KN discounting and zeroton words

Sat Jun 11 20:40:28 PDT 2005

In message <1118075939.16700.23.camel at localhost>you wrote:
> 
> A little correction: also with KN discounting, zeroton words get the
> same unigram probability as words discounted to zero (using -gt1min).
> What I don't understand, is why can this probability be higher than for
> words that are not discounted to zero?
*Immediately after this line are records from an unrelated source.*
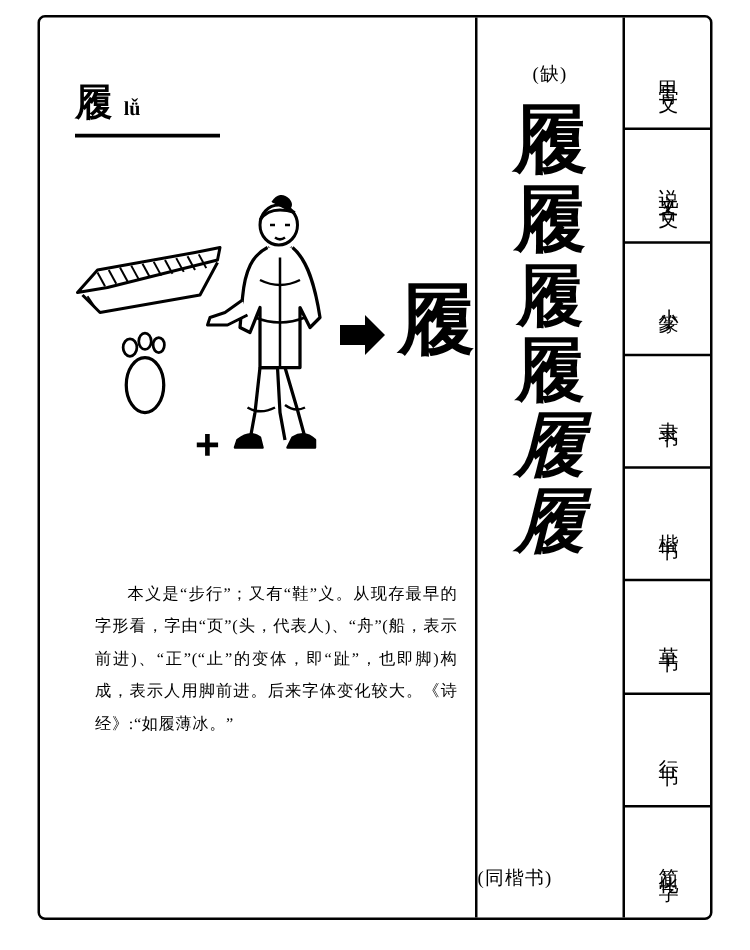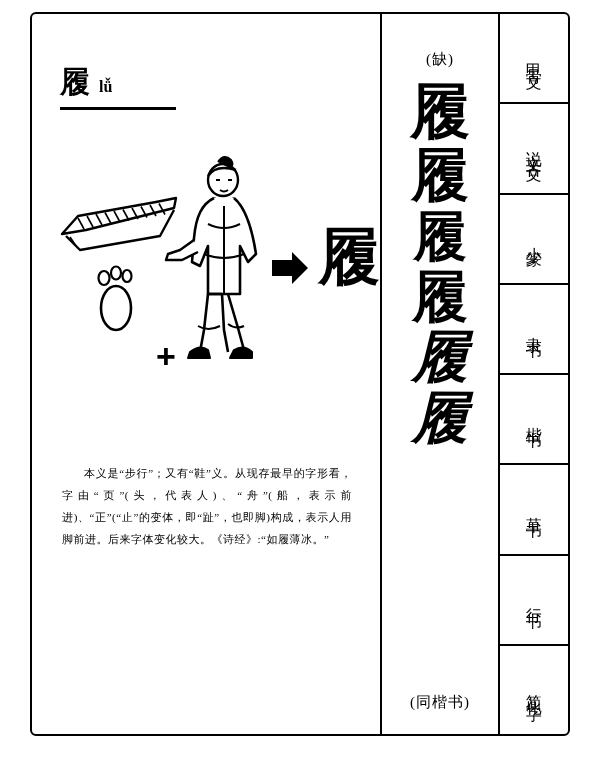--- a/index.html
+++ b/index.html
@@ -99,11 +99,11 @@
   
   .explain {
     position: absolute;
-    left: 30px;
+    left: 44px;
     top: 448px;
     width: 290px;
     font-family: "Liberation Serif", serif;
-    font-size: 11px;
+    font-size: 13px;
     line-height: 2.0;
     text-align: justify;
     text-indent: 2em;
E.g.
> 
> E.g. for a very little test set, and using '-gt1min 2', zeroton and
> singleton words get a probability -0.7323937, but a word occurring twice
> gets a probability -1.556303. 
> 
> I believe this is some magic property of KN discounting, in which case I
> apologize for polluting the list and go back to reading the description
> of the algorithm.

The unigram probabilities for zeroton words are obtained by distributing 
the backoff mass left by the non-zeroton words evenly over all the zerotons
(this corresponds to backing off to a uniform distribution).
Now, if the number of zerotons is small they might actually get more 
probability than the low-count observed unigrams that way.

The -interpolate1 option should prevent this since it distributes the 
backoff mass over ALL unigrams (adding to the probability of those words
that were observed).
Please check if this is the case, and if not, send me a test case so
I can look into why it doesn't work as intended.

--Andreas